Over the past few months, I've been absent here more than present. (If I recall my basic Emily Dickinson knowledge, she made a pretty good case that absence is indeed presence, compressed. But I digress.). I suppose you've noticed. I have run many guest posts, and am grateful to the writers who have been willing to share their stories and advice here about aspects of writing, publishing, and the writing life.
Yes, partly my non-blogging is a result of (thankfully!) being quite busy with paid work – writing, editing, teaching, coaching, and with family…stuff. (Sartre was wrong, by the way, hell isn't "other people," it's shepherding one's oldest child through the college application, admittance, visit, scholarship, financial aid, and decision process.)
But.
The silence has also been partly intentional.
I have been thinking. Thinking about so many writing-related things. Thinking takes time, or at least, it should. And sometimes, it requires more input, less output.
Sometimes one needs to regroup, to listen and not speak, to absorb and ponder, and refrain from churning out more words, advice, ideas, (noise?). That's what I've been doing. Observing, considering, reading what (many) others have to offer in the way of writing and craft advice, publishing guidance, career development.

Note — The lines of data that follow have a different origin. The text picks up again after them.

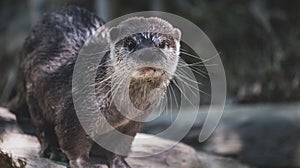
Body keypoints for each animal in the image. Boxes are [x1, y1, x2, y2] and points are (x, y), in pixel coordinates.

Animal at [9, 5, 180, 167]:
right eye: (131, 43)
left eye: (162, 43)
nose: (147, 54)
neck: (122, 110)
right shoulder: (77, 109)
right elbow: (73, 141)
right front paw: (83, 164)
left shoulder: (133, 122)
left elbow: (120, 146)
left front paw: (121, 163)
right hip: (34, 90)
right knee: (41, 124)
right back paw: (53, 150)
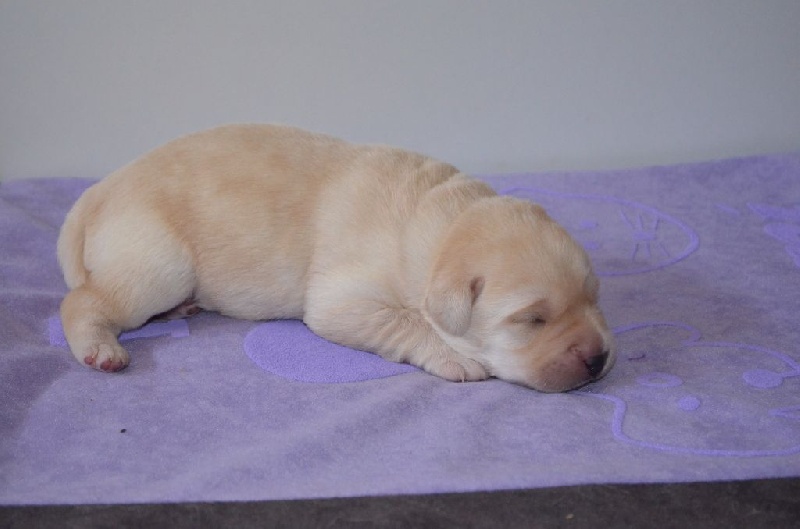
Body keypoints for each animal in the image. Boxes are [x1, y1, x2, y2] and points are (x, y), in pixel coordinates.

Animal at [59, 122, 616, 388]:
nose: (600, 358)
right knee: (83, 301)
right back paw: (101, 349)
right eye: (532, 320)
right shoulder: (343, 298)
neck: (443, 223)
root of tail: (97, 193)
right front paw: (454, 355)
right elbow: (402, 321)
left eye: (594, 299)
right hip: (158, 263)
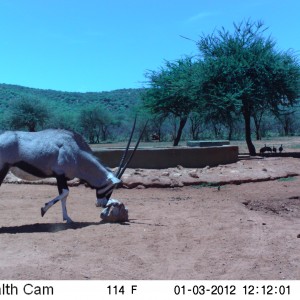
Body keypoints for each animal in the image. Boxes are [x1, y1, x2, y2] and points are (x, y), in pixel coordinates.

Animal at [0, 119, 145, 223]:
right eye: (111, 187)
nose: (102, 204)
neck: (75, 151)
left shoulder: (61, 177)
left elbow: (64, 196)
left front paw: (67, 218)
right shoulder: (59, 174)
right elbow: (65, 193)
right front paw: (43, 209)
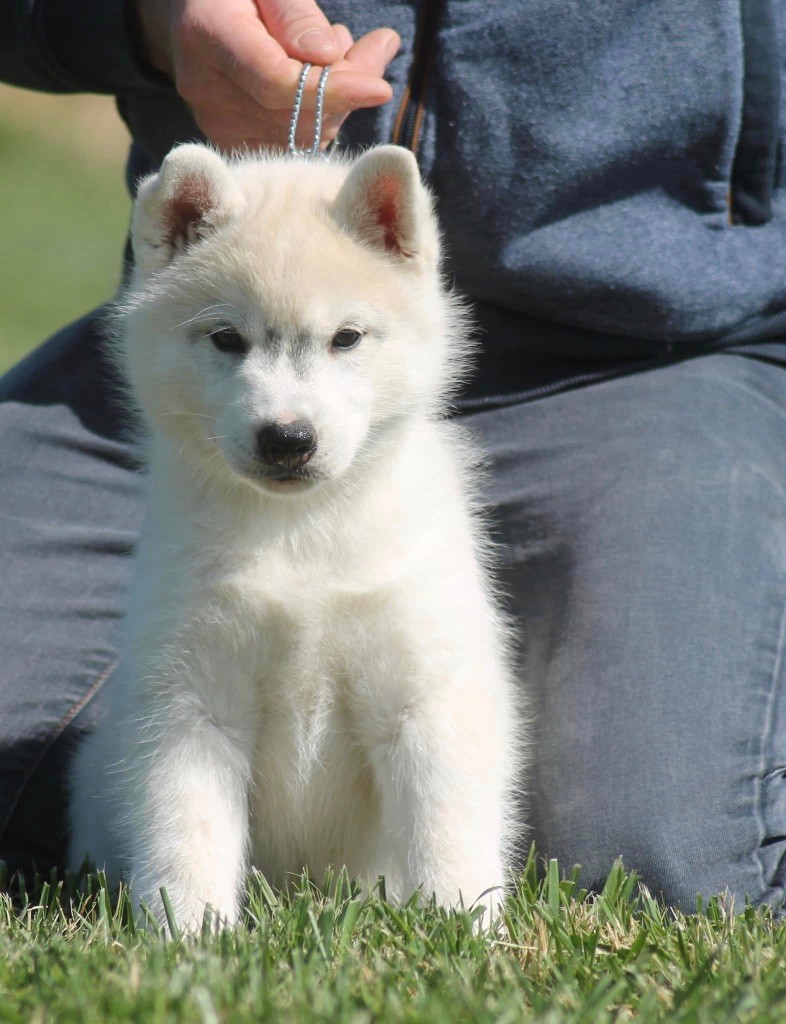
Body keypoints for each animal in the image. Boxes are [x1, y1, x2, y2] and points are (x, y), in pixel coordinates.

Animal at [69, 142, 521, 929]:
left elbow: (446, 828)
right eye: (226, 339)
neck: (300, 535)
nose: (286, 439)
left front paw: (463, 929)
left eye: (346, 338)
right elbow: (185, 829)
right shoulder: (193, 700)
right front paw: (189, 936)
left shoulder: (425, 693)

Being in that kind of mode typically is not that interesting to anyone else; it doesn't look exciting from the outside, either in person or on the page. I decided that while I'm in that zone, it's probably not all that useful, at the same time, to also write blog posts.

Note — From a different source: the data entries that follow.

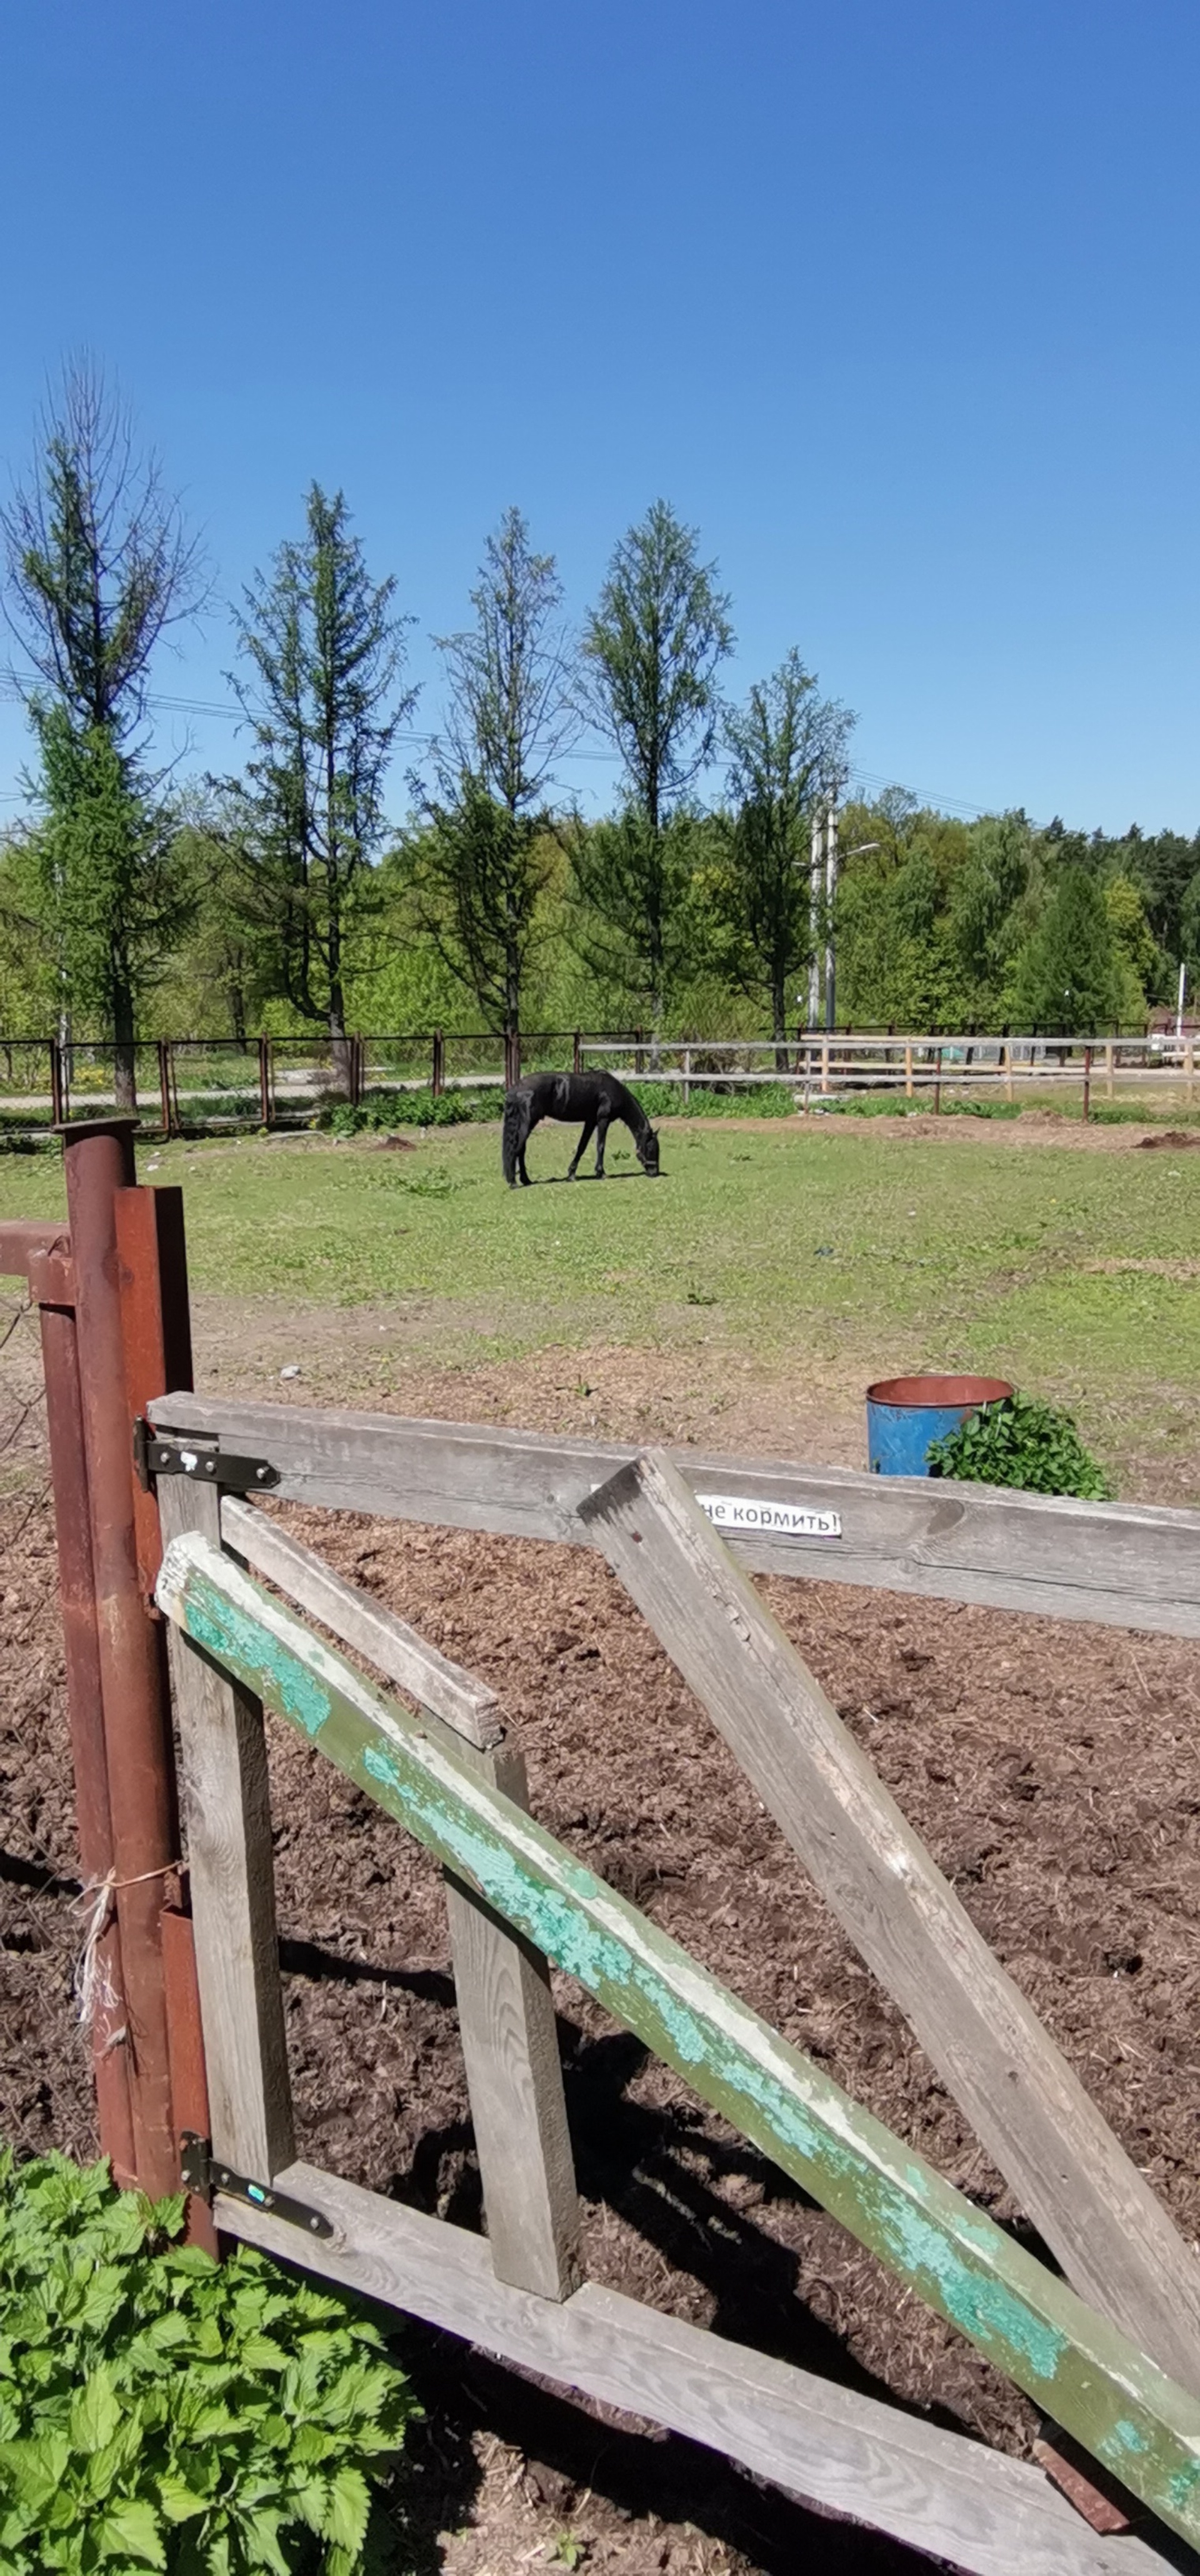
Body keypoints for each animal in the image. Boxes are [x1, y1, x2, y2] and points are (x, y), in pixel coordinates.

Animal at [502, 1066, 659, 1185]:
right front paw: (601, 1173)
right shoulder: (603, 1120)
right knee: (516, 1149)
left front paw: (571, 1174)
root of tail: (515, 1090)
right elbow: (601, 1146)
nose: (655, 1173)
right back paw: (514, 1182)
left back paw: (526, 1180)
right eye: (652, 1149)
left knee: (521, 1150)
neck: (611, 1090)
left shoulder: (590, 1121)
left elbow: (582, 1147)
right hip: (528, 1124)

Often I point out to writing students and coaching/editing clients that in the total writing process, in both the act and business of writing, the most underrated facet is -- thinking. We are all so busy writing, talking, revising, editing, explaining, defending, pontificating, discussing. Thinking falls off the radar.
When I want to, when I can, I'll have something more to say. Maybe tomorrow, maybe not.
Meanwhile, I'm thinking.
6 comments:
Very healthy. God for you!
God for you. Or, good for you. Or both. LOL.
I have missed you, and I'm happy to know you are alive, thriving, and thinking. You make an excellent point: writing requires thinking, which requires solitude and a sort of quietude that activity does not allow. Think on!
Thank you. You have just given me permission to let myself not write for the sake of writing.
Thank you.
I love your title and glad to hear that you're listening to your inner voice. Just by thinking out loud you said so much.
I love this post! It's so true: sometimes you need to hole up and regroup. I love that you are taking the time to do that and are making no apologies for it. Think on!